== EXTRACTED INFORMATION ==
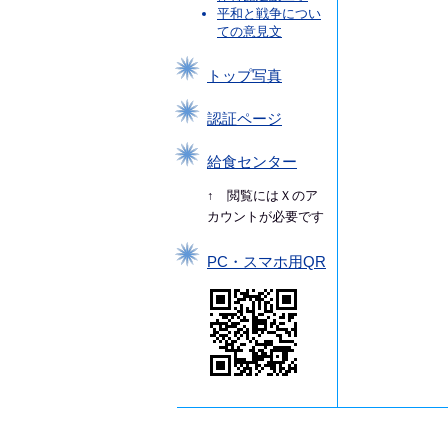
平和と戦争につい
ての意見文
トップ写真
認証ページ
給食センター
↑ 閲覧にはＸのア
カウントが必要です
PC・スマホ用QR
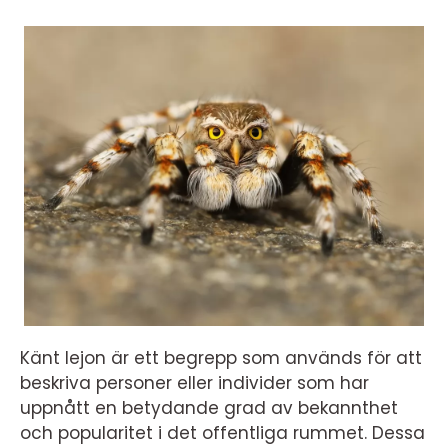
Känt lejon är ett begrepp som används för att
beskriva personer eller individer som har
uppnått en betydande grad av bekannthet
och popularitet i det offentliga rummet. Dessa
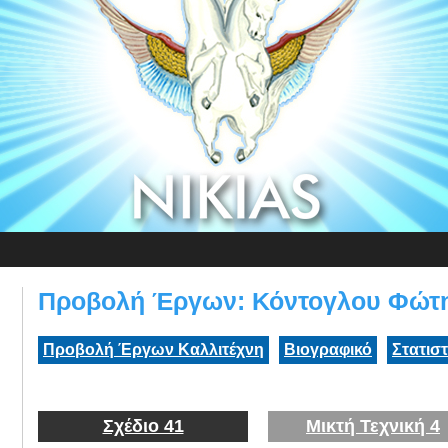
Προβολή Έργων: Κόντογλου Φώτ
Προβολή Έργων Καλλιτέχνη
Βιογραφικό
Στατισ
Σχέδιο 41
Μικτή Τεχνική 4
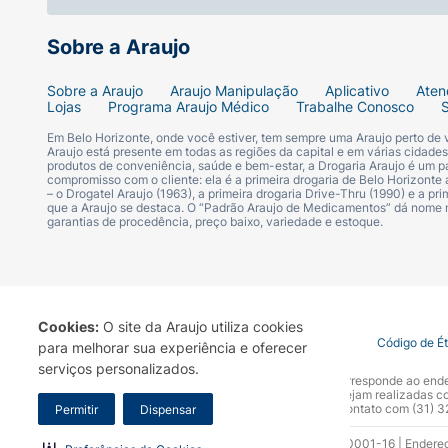
Sobre a Araujo
Sobre a Araujo
Araujo Manipulação
Aplicativo
Aten
Lojas
Programa Araujo Médico
Trabalhe Conosco
Em Belo Horizonte, onde você estiver, tem sempre uma Araujo perto de
Araujo está presente em todas as regiões da capital e em várias cidade
produtos de conveniência, saúde e bem-estar, a Drogaria Araujo é um pa
compromisso com o cliente: ela é a primeira drogaria de Belo Horizonte a
– o Drogatel Araujo (1963), a primeira drogaria Drive-Thru (1990) e a 
que a Araujo se destaca. O “Padrão Araujo de Medicamentos” dá nome
garantias de procedência, preço baixo, variedade e estoque.
Cookies:
O site da Araujo utiliza cookies
Termo de Uso
Portal da Privacidade
Covid-19
Código de É
para melhorar sua experiência e oferecer
serviços personalizados.
A Drogaria Araujo S/A informa que o seu site oficial corresponde ao e
marca. Para sua segurança recomendamos que não sejam realizadas com
Araujo S.A. Em caso de dúvidas, gentileza entrar em contato com (31)
Permitir
Dispensar
Razão Social: Drogaria Araujo S.A | CNPJ: 17.256.512.0001-16 | Endere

== REQUIRED WORK ==
Every line from the one containing "que a Araujo" through the last line above should be retyped exactly; no other lines are wanted.

== SOLUTION BELOW ==
que a Araujo se destaca. O “Padrão Araujo de Medicamentos” dá nome
garantias de procedência, preço baixo, variedade e estoque.
Cookies:
O site da Araujo utiliza cookies
Termo de Uso
Portal da Privacidade
Covid-19
Código de É
para melhorar sua experiência e oferecer
serviços personalizados.
A Drogaria Araujo S/A informa que o seu site oficial corresponde ao e
marca. Para sua segurança recomendamos que não sejam realizadas com
Araujo S.A. Em caso de dúvidas, gentileza entrar em contato com (31)
Permitir
Dispensar
Razão Social: Drogaria Araujo S.A | CNPJ: 17.256.512.0001-16 | Endere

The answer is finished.